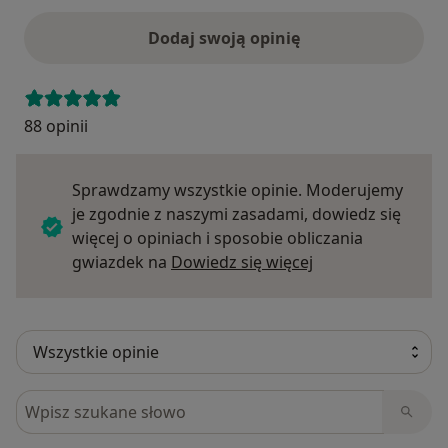
Dodaj swoją opinię
88 opinii
Sprawdzamy wszystkie opinie. Moderujemy
je zgodnie z naszymi zasadami, dowiedz się
więcej o opiniach i sposobie obliczania
Dowiedz się więce
gwiazdek na
Dowiedz się więcej
Szukaj w opiniach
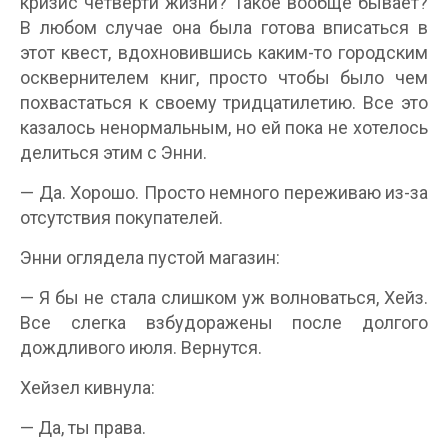
кризис четверти жизни? Такое вообще бывает?
В любом случае она была готова вписаться в
этот квест, вдохновившись каким-то городским
осквернителем книг, просто чтобы было чем
похвастаться к своему тридцатилетию. Все это
казалось ненормальным, но ей пока не хотелось
делиться этим с Энни.
— Да. Хорошо. Просто немного переживаю из-за
отсутствия покупателей.
Энни оглядела пустой магазин:
— Я бы не стала слишком уж волноваться, Хейз.
Все слегка взбудоражены после долгого
дождливого июля. Вернутся.
Хейзел кивнула:
— Да, ты права.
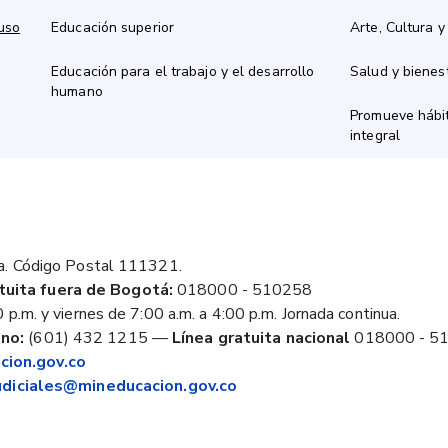
 uso
Educación superior
Arte, Cultura y
Educación para el trabajo y el desarrollo
Salud y bienes
humano
Promueve hábit
integral
a. Código Postal 111321.
tuita fuera de Bogotá:
018000 - 510258
 p.m. y viernes de 7:00 a.m. a 4:00 p.m. Jornada continua.
no:
(601) 432 1215
—
Línea gratuita nacional
018000 - 5
ion.gov.co
judiciales@mineducacion.gov.co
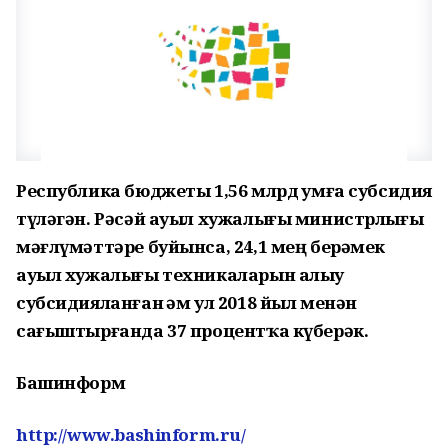
Республика бюджеты 1,56 млрд һумға субсидия
түләгән. Рәсәй ауыл хужалығы министрлығы
мәғлүмәттәре буйынса, 24,1 мең берәмек
ауыл хужалығы техникаларын алыу
субсидияланған һәм ул 2018 йыл менән
сағыштырғанда 37 процентҡа күберәк.
Башинформ
http://www.bashinform.ru/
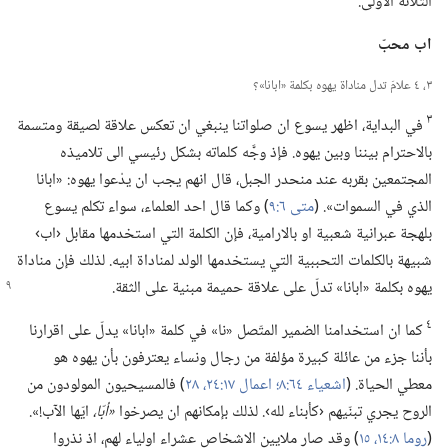
الثلاثة الاولى.‏
اب محبّ
٣،‏ ٤ علامَ تدل مناداة يهوه بكلمة «ابانا»؟‏
٣
في البداية،‏ اظهر يسوع ان صلواتنا ينبغي ان تعكس علاقة لصيقة ومتسمة
بالاحترام بيننا وبين يهوه.‏ فإذ وجَّه كلماته بشكل رئيسي الى تلاميذه
المجتمعين بقربه عند منحدر الجبل،‏ قال انهم يجب ان يدْعوا يهوه:‏ «ابانا
الذي في السموات».‏ (‏
متى ٦:‏٩
‏)‏ وكما قال احد العلماء،‏ سواء تكلم يسوع
بلهجة عبرانية شعبية او بالارامية،‏ فإن الكلمة التي استخدمها مقابل ‹اب›
شبيهة بالكلمات التحببية التي يستخدمها الولد لمناداة ابيه.‏ لذلك فإن مناداة
يهوه بكلمة «ابانا» تدلّ على علاقة حميمة مبنية على الثقة.‏
٤
كما ان استخدامنا الضمير المتّصل «نا» في كلمة «ابانا» يدلّ على اقرارنا
بأننا جزء من عائلة كبيرة مؤلفة من رجال ونساء يعترفون بأن يهوه هو
معطي الحياة.‏ (‏
اشعياء ٦٤:‏٨؛‏
اعمال ١٧:‏٢٤،‏
٢٨
‏)‏ فالمسيحيون المولودون من
الروح يجري تبنّيهم ‹كأبناء لله›.‏ لذلك بإمكانهم ان يصرخوا
‏«أبّا،‏
ايّها الآب!‏».‏
(‏
روما ٨:‏١٤،‏ ١٥
‏)‏ وقد صار ملايين الاشخاص عشراء اولياء لهم،‏ اذ نذروا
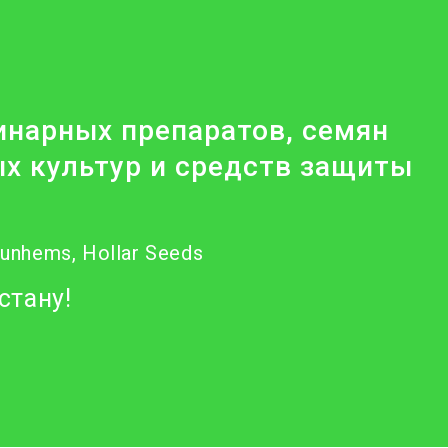
нарных препаратов, семян
х культур и средств защиты
Nunhems, Hollar Seeds
стану!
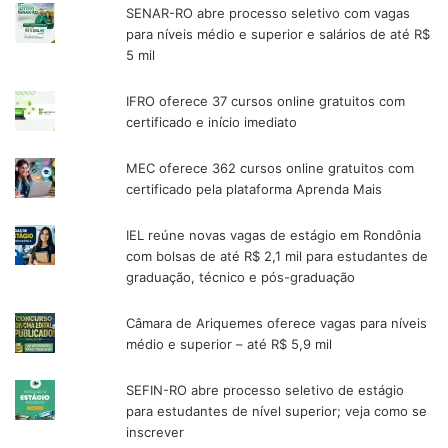
SENAR-RO abre processo seletivo com vagas
para níveis médio e superior e salários de até R$
5 mil
IFRO oferece 37 cursos online gratuitos com
certificado e início imediato
MEC oferece 362 cursos online gratuitos com
certificado pela plataforma Aprenda Mais
IEL reúne novas vagas de estágio em Rondônia
com bolsas de até R$ 2,1 mil para estudantes de
graduação, técnico e pós-graduação
Câmara de Ariquemes oferece vagas para níveis
médio e superior – até R$ 5,9 mil
SEFIN-RO abre processo seletivo de estágio
para estudantes de nível superior; veja como se
inscrever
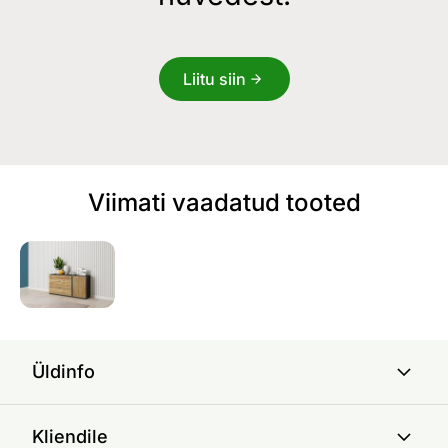
Liitu siin
Viimati vaadatud tooted
Üldinfo
Kliendile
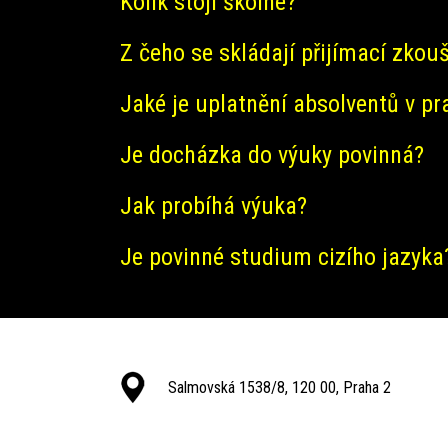
Kolik stojí školné?
Z čeho se skládají přijímací zkou
Jaké je uplatnění absolventů v pr
Je docházka do výuky povinná?
Jak probíhá výuka?
Je povinné studium cizího jazyka
Salmovská 1538/8, 120 00, Praha 2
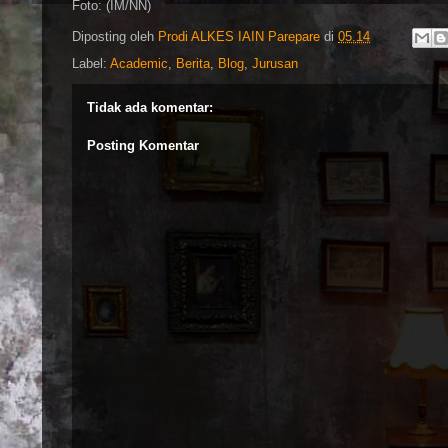
Foto: (IM/NN)
Diposting oleh
Prodi ALKES IAIN Parepare
di
05.14
Label:
Academic
,
Berita
,
Blog
,
Jurusan
Tidak ada komentar:
Posting Komentar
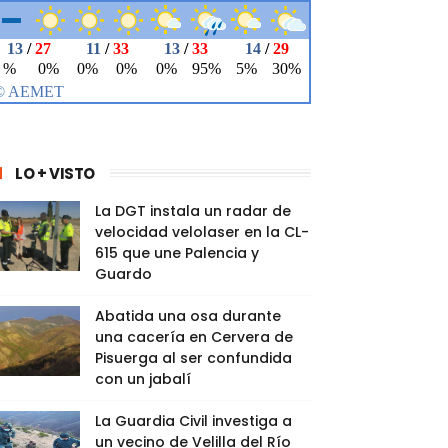
LO + VISTO
La DGT instala un radar de
velocidad velolaser en la CL-
615 que une Palencia y
Guardo
Abatida una osa durante
una cacería en Cervera de
Pisuerga al ser confundida
con un jabalí
La Guardia Civil investiga a
un vecino de Velilla del Río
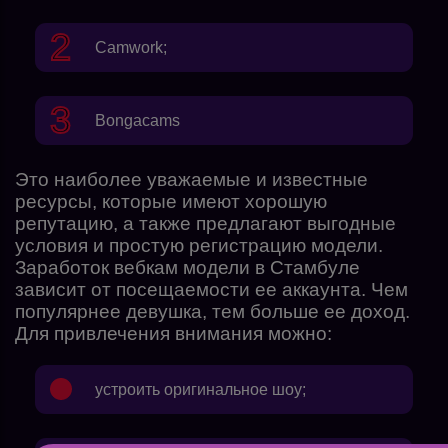
Camwork
;
Bongacams
Это наиболее уважаемые и известные
ресурсы, которые имеют хорошую
репутацию, а также предлагают выгодные
условия и простую регистрацию модели.
Заработок вебкам модели в Стамбуле
зависит от посещаемости ее аккаунта. Чем
популярнее девушка, тем больше ее доход.
Для привлечения внимания можно:
устроить оригинальное шоу;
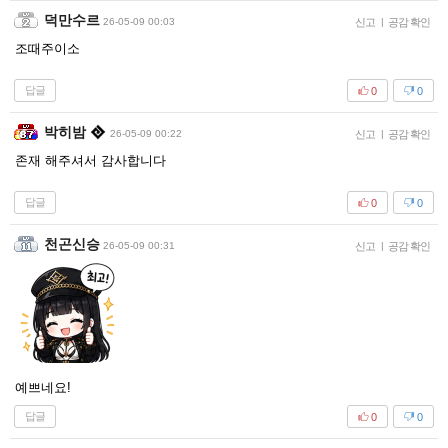
덕만수르
26-05-09 00:03
신고
|
공감 확인
조때주이소
답글
0
0
박히밤
26-05-09 00:22
신고
|
공감 확인
존재 해주셔서 감사합니다
답글
0
0
천곤신승
26-05-09 00:31
신고
|
공감 확인
예쁘네요!
답글
0
0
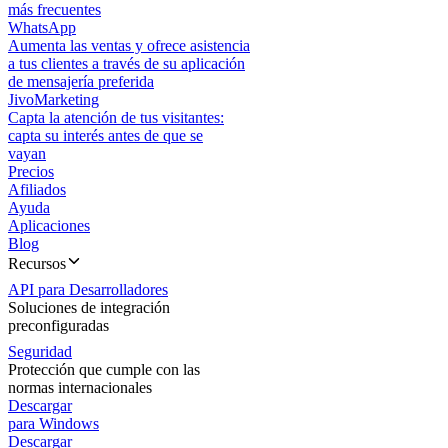
más frecuentes
WhatsApp
Aumenta las ventas y ofrece asistencia
a tus clientes a través de su aplicación
de mensajería preferida
JivoMarketing
Capta la atención de tus visitantes:
capta su interés antes de que se
vayan
Precios
Afiliados
Ayuda
Aplicaciones
Blog
Recursos
API para Desarrolladores
Soluciones de integración
preconfiguradas
Seguridad
Protección que cumple con las
normas internacionales
Descargar
para Windows
Descargar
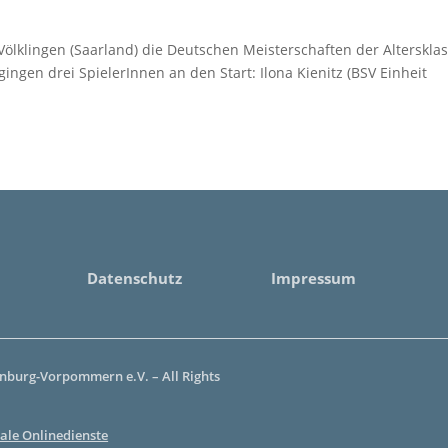
ölklingen (Saarland) die Deutschen Meisterschaften der Alterskla
ngen drei SpielerInnen an den Start: Ilona Kienitz (BSV Einheit
Datenschutz
Impressum
burg-Vorpommern e.V. – All Rights
ale Onlinedienste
·····
*Exercise description*:
Please repeat the records above exactly, leaving every picture out.

*Task result*:
Dodaj swoją opinię
88 opinii
Sprawdzamy wszystkie opinie. Moderujemy
je zgodnie z naszymi zasadami, dowiedz się
więcej o opiniach i sposobie obliczania
Dowiedz się więce
gwiazdek na
Dowiedz się więcej
Szukaj w opiniach
кризис четверти жизни? Такое вообще бывает?
В любом случае она была готова вписаться в
этот квест, вдохновившись каким-то городским
осквернителем книг, просто чтобы было чем
похвастаться к своему тридцатилетию. Все это
казалось ненормальным, но ей пока не хотелось
делиться этим с Энни.
— Да. Хорошо. Просто немного переживаю из-за
отсутствия покупателей.
Энни оглядела пустой магазин:
— Я бы не стала слишком уж волноваться, Хейз.
Все слегка взбудоражены после долгого
дождливого июля. Вернутся.
Хейзел кивнула:
— Да, ты права.
 uso
Educación superior
Arte, Cultura y
Educación para el trabajo y el desarrollo
Salud y bienes
humano
Promueve hábit
integral
a. Código Postal 111321.
tuita fuera de Bogotá:
018000 - 510258
 p.m. y viernes de 7:00 a.m. a 4:00 p.m. Jornada continua.
no:
(601) 432 1215
—
Línea gratuita nacional
018000 - 5
ion.gov.co
judiciales@mineducacion.gov.co
Республика бюджеты 1,56 млрд һумға субсидия
түләгән. Рәсәй ауыл хужалығы министрлығы
мәғлүмәттәре буйынса, 24,1 мең берәмек
ауыл хужалығы техникаларын алыу
субсидияланған һәм ул 2018 йыл менән
сағыштырғанда 37 процентҡа күберәк.
Башинформ
http://www.bashinform.ru/
الثلاثة الاولى.‏
اب محبّ
٣،‏ ٤ علامَ تدل مناداة يهوه بكلمة «ابانا»؟‏
٣
في البداية،‏ اظهر يسوع ان صلواتنا ينبغي ان تعكس علاقة لصيقة ومتسمة
بالاحترام بيننا وبين يهوه.‏ فإذ وجَّه كلماته بشكل رئيسي الى تلاميذه
المجتمعين بقربه عند منحدر الجبل،‏ قال انهم يجب ان يدْعوا يهوه:‏ «ابانا
الذي في السموات».‏ (‏
متى ٦:‏٩
‏)‏ وكما قال احد العلماء،‏ سواء تكلم يسوع
بلهجة عبرانية شعبية او بالارامية،‏ فإن الكلمة التي استخدمها مقابل ‹اب›
شبيهة بالكلمات التحببية التي يستخدمها الولد لمناداة ابيه.‏ لذلك فإن مناداة
يهوه بكلمة «ابانا» تدلّ على علاقة حميمة مبنية على الثقة.‏
٤
كما ان استخدامنا الضمير المتّصل «نا» في كلمة «ابانا» يدلّ على اقرارنا
بأننا جزء من عائلة كبيرة مؤلفة من رجال ونساء يعترفون بأن يهوه هو
معطي الحياة.‏ (‏
اشعياء ٦٤:‏٨؛‏
اعمال ١٧:‏٢٤،‏
٢٨
‏)‏ فالمسيحيون المولودون من
الروح يجري تبنّيهم ‹كأبناء لله›.‏ لذلك بإمكانهم ان يصرخوا
‏«أبّا،‏
ايّها الآب!‏».‏
(‏
روما ٨:‏١٤،‏ ١٥
‏)‏ وقد صار ملايين الاشخاص عشراء اولياء لهم،‏ اذ نذروا
нарных препаратов, семян
х культур и средств защиты
Nunhems, Hollar Seeds
стану!
SENAR-RO abre processo seletivo com vagas
para níveis médio e superior e salários de até R$
5 mil
IFRO oferece 37 cursos online gratuitos com
certificado e início imediato
MEC oferece 362 cursos online gratuitos com
certificado pela plataforma Aprenda Mais
IEL reúne novas vagas de estágio em Rondônia
com bolsas de até R$ 2,1 mil para estudantes de
graduação, técnico e pós-graduação
Câmara de Ariquemes oferece vagas para níveis
médio e superior – até R$ 5,9 mil
SEFIN-RO abre processo seletivo de estágio
para estudantes de nível superior; veja como se
inscrever
Liitu siin
Viimati vaadatud tooted
Üldinfo
Kliendile
Kolik stojí školné?
Z čeho se skládají přijímací zkou
Jaké je uplatnění absolventů v pr
Je docházka do výuky povinná?
Jak probíhá výuka?
Je povinné studium cizího jazyka
Salmovská 1538/8, 120 00, Praha 2
Foto: (IM/NN)
Diposting oleh
Prodi ALKES IAIN Parepare
di
05.14
Label:
Academic
,
Berita
,
Blog
,
Jurusan
Tidak ada komentar:
Posting Komentar
LO + VISTO
La DGT instala un radar de
velocidad velolaser en la CL-
615 que une Palencia y
Guardo
Abatida una osa durante
una cacería en Cervera de
Pisuerga al ser confundida
con un jabalí
La Guardia Civil investiga a
un vecino de Velilla del Río
Camwork
;
Bongacams
Это наиболее уважаемые и известные
ресурсы, которые имеют хорошую
репутацию, а также предлагают выгодные
условия и простую регистрацию модели.
Заработок вебкам модели в Стамбуле
зависит от посещаемости ее аккаунта. Чем
популярнее девушка, тем больше ее доход.
Для привлечения внимания можно:
устроить оригинальное шоу;
덕만수르
26-05-09 00:03
신고
|
공감 확인
조때주이소
답글
0
0
박히밤
26-05-09 00:22
신고
|
공감 확인
존재 해주셔서 감사합니다
답글
0
0
천곤신승
26-05-09 00:31
신고
|
공감 확인
예쁘네요!
답글
0
0
más frecuentes
WhatsApp
Aumenta las ventas y ofrece asistencia
a tus clientes a través de su aplicación
de mensajería preferida
JivoMarketing
Capta la atención de tus visitantes:
capta su interés antes de que se
vayan
Precios
Afiliados
Ayuda
Aplicaciones
Blog
Recursos
API para Desarrolladores
Soluciones de integración
preconfiguradas
Seguridad
Protección que cumple con las
normas internacionales
Descargar
para Windows
Descargar
ölklingen (Saarland) die Deutschen Meisterschaften der Alterskla
ngen drei SpielerInnen an den Start: Ilona Kienitz (BSV Einheit
Datenschutz
Impressum
burg-Vorpommern e.V. – All Rights
ale Onlinedienste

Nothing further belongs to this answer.